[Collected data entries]
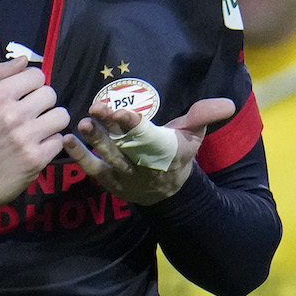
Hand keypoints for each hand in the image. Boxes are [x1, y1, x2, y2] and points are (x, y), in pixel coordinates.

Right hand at [0, 58, 69, 208]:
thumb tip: (25, 59)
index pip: (36, 75)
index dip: (33, 85)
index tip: (25, 96)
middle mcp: (12, 114)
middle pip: (51, 94)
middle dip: (43, 103)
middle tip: (32, 115)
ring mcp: (26, 137)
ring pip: (61, 116)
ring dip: (52, 122)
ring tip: (38, 129)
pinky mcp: (36, 159)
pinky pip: (59, 140)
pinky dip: (50, 144)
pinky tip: (37, 147)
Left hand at [64, 97, 235, 205]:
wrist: (169, 192)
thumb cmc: (179, 153)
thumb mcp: (195, 135)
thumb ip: (204, 116)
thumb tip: (228, 103)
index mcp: (166, 150)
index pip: (148, 137)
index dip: (132, 125)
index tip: (117, 110)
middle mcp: (145, 165)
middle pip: (126, 146)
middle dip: (110, 129)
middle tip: (94, 109)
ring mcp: (126, 175)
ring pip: (109, 158)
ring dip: (94, 141)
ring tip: (82, 123)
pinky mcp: (111, 182)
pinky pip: (94, 170)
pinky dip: (80, 156)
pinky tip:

■ **WHAT YOU NEED TO DO**
What is needed is every record above, returned exactly, with the pictures omitted.

■ **SOLUTION TO THE PROBLEM**
Hand keypoints for each hand in the image. Boxes are [x1, y1, x2, y2] and points are (x, y), in pixel coordinates.

Right hand at [0, 58, 69, 208]:
thumb tip: (25, 59)
index pip: (36, 75)
index dip: (33, 85)
index tip: (25, 96)
middle mcp: (12, 114)
middle pip: (51, 94)
middle dip: (43, 103)
middle tip: (32, 115)
ring mcp: (26, 137)
ring pip: (61, 116)
ring dip: (52, 122)
ring tip: (38, 129)
pinky mcp: (36, 159)
pinky pip: (59, 140)
pinky dip: (50, 144)
pinky tip: (37, 147)
Left hand at [64, 97, 235, 205]:
wrist: (169, 192)
thumb cmc: (179, 153)
thumb mcp: (195, 135)
thumb ip: (204, 116)
thumb tip: (228, 103)
index mcp: (166, 150)
index pip: (148, 137)
index dip: (132, 125)
index tip: (117, 110)
middle mcp: (145, 165)
middle pip: (126, 146)
middle dip: (110, 129)
middle tip: (94, 109)
ring mcp: (126, 175)
ring pip: (109, 158)
ring dip: (94, 141)
ring tip: (82, 123)
pinky mcp: (111, 182)
pinky pip: (94, 170)
pinky dip: (80, 156)
pinky tip:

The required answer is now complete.